Working on moving Linux's mm into lcd's.
I gave up trying to debug the hang. Confirmed the pages for the lcd's
vm are the ones I expect. Turned on red zones. All tests are passing.
Hang happens after insmod/rmmod of the lcd module about 10 - 20 times, it
varies. Sometimes one core just silently dies / doesn't even respond to
an NMI. Sometimes the ethernet driver complains (this could be an
unrelated bug that was fixed upstream).
Few things in this commit:
Updated documentation in Documentation/lcd-domains/.
Baby version of lib kernel, inside arch/x86/lcd-domains/liblcd.c.
Unfortunately due to the recursive make, this needs to be textually
included inside the modules destined for lcd's, for now.
Added new test modules and modified directory structure and
build system. See documentation in Documentation/lcd-domains.

□ □ □ □

* _Exercise tasks_
A: Which file in the commit message holds the baby version of lib kernel?
B: Return every line of the entries that contains the string "Google". Case counts.
The commit message and the entries come from unrelated sources.

Stored data
□ □ □ □

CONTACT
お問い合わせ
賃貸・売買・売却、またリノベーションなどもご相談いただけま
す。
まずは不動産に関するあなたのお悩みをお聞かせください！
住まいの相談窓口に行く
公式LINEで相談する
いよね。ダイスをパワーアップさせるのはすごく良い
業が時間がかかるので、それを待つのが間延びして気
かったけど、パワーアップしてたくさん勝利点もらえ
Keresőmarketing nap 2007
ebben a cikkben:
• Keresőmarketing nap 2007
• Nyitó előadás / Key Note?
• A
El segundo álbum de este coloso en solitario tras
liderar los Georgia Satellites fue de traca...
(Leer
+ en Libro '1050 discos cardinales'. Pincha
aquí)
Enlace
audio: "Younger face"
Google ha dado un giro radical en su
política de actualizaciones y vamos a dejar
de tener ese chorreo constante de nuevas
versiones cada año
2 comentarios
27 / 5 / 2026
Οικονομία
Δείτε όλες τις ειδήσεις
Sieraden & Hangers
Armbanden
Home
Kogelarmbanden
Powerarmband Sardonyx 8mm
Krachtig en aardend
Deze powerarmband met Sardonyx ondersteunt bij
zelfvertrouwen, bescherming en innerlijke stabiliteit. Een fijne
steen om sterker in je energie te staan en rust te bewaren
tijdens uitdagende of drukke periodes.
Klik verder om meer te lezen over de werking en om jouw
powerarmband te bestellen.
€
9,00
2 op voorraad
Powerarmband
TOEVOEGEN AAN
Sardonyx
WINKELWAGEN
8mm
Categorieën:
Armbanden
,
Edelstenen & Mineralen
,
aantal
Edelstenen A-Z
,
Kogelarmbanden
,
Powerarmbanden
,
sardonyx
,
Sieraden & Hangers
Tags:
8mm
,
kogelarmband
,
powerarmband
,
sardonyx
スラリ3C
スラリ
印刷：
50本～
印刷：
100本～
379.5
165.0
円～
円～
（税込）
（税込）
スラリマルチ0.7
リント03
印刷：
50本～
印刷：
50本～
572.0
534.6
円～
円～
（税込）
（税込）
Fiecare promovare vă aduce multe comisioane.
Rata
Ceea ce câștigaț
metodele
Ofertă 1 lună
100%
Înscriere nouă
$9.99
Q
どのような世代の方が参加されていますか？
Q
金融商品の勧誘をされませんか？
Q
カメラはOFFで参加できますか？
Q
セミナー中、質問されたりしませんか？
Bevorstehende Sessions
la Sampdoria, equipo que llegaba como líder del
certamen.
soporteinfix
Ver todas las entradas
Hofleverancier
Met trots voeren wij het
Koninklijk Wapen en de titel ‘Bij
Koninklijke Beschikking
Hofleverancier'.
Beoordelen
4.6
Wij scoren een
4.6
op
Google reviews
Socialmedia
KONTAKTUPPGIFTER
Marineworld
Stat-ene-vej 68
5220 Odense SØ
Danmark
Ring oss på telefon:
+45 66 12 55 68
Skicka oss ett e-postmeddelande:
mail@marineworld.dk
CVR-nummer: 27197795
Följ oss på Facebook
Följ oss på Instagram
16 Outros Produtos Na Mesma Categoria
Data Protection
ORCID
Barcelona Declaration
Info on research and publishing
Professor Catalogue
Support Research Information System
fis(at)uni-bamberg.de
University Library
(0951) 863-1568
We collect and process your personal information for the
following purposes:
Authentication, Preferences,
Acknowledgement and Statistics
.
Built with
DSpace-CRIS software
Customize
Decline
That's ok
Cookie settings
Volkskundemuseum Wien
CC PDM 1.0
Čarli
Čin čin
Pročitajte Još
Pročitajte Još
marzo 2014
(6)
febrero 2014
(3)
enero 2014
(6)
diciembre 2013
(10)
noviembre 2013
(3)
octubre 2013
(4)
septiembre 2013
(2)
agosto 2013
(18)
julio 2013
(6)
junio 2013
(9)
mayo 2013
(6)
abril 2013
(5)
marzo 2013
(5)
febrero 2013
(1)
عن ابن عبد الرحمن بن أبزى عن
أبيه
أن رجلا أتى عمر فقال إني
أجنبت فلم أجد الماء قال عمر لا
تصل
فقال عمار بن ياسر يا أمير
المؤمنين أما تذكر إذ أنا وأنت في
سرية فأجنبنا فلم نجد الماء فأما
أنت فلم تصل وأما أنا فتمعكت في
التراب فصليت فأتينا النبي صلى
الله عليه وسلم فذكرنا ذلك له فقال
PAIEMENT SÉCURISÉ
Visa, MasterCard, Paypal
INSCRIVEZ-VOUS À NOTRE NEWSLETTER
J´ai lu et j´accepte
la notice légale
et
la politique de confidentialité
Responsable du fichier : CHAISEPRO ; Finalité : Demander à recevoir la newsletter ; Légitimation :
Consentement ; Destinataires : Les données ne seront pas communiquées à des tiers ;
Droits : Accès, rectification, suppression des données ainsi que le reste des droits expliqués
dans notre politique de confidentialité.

□ □ □ □

* _Numbered responses_
A: arch/x86/lcd-domains/liblcd.c

B:
Google ha dado un giro radical en su
Google reviews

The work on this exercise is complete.